1. A clear majority of the original framers wanted to rid the nation of slavery through measures like the Northwest Ordinance. and,
2. He showed that the federal government clearly had the power to legislate the territories.
That made him a marked man in the south. And it meant that slaver plans to destroy the Union must be quickly brought to fruition. Thanks for all your resarch.

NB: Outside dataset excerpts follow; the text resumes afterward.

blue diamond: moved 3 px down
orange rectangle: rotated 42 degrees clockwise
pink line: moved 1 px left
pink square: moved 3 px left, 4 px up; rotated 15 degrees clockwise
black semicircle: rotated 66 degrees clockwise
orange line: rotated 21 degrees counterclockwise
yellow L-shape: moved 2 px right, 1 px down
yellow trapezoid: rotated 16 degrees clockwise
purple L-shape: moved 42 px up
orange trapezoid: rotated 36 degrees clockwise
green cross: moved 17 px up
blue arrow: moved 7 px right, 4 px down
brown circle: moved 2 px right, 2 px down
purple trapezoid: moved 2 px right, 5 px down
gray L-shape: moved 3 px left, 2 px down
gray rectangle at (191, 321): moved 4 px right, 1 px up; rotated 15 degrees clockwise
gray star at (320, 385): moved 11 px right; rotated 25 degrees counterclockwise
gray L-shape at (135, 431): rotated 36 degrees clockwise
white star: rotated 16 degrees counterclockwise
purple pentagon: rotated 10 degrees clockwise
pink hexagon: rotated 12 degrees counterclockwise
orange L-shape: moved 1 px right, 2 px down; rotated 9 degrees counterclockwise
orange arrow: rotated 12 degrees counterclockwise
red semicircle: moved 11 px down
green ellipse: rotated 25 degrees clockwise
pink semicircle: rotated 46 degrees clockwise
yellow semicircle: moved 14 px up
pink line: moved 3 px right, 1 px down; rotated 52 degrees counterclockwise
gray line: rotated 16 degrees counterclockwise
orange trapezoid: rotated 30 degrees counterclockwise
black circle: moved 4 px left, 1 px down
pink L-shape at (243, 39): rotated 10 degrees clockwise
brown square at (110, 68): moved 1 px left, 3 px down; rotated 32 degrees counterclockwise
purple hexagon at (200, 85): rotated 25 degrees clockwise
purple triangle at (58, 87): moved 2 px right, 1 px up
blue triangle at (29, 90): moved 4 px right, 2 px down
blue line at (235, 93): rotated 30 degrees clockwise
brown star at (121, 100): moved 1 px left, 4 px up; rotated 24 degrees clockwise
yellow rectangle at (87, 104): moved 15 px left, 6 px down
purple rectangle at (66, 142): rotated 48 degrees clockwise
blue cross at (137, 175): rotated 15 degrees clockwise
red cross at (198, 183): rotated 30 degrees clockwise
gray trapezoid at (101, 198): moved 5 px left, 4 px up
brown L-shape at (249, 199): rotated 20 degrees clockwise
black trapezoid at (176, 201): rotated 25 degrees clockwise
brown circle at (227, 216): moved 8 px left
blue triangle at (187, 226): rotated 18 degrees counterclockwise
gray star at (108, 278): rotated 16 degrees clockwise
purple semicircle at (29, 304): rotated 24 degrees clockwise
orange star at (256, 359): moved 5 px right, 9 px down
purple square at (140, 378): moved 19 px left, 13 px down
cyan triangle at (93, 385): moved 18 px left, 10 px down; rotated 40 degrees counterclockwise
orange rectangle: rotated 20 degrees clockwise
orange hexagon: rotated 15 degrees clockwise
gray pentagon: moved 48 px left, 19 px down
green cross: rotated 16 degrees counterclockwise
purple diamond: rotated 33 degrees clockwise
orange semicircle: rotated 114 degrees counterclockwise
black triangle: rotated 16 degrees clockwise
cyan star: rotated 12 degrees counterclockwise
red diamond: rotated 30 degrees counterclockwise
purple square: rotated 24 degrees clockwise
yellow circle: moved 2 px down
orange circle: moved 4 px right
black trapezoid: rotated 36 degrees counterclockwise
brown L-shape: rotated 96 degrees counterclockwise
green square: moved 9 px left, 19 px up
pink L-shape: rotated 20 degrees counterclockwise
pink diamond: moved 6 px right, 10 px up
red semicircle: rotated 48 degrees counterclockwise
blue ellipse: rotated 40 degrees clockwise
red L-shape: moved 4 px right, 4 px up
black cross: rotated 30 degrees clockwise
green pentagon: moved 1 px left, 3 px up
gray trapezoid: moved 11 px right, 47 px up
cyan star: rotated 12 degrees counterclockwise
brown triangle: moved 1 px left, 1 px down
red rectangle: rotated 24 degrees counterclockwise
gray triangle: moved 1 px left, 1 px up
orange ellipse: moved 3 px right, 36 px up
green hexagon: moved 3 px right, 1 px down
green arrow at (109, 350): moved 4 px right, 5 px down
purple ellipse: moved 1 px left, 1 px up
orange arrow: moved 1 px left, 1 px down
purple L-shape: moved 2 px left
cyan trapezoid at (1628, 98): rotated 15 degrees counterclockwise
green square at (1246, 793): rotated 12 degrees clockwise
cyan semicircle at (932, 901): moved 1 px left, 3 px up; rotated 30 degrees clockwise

Truth is, John Quincy Adams and others had made those facts plain decades before Lincoln, and Calhoun had already drawn his line in the sand. Calhoun and Co. must hold the all time record for walking out on democratically run proceedings. In fact, while an old and wizened J Q Adams was winning the petition argument in the House, a young representative named Lincoln was watching and learning. The Wilmot Proviso, a carbon copy of the Ordinance of '87, was introduced in the House (and failed) the year before Lincoln took his seat in the House. All throughout, the Slavocracy held that the Congress not only couldn't legislate against slavery in the territories (or DC), they held that Congress couldn't even bring up a motion to consider reading a petition from citizens for abolition of slavery in the territories or DC. Couldn't even discuss discussing it or the hotheads would walk out. How's that for constitional principles? Lincoln was a link in a chain that goes all the way back to the Quakers and men like Ben Franklin, who opposed slavery from the beginning.
but who were willing to make incredible compromises for the long term good of America, and perhaps it isn't wrong to say, humanity. Lincoln understood this.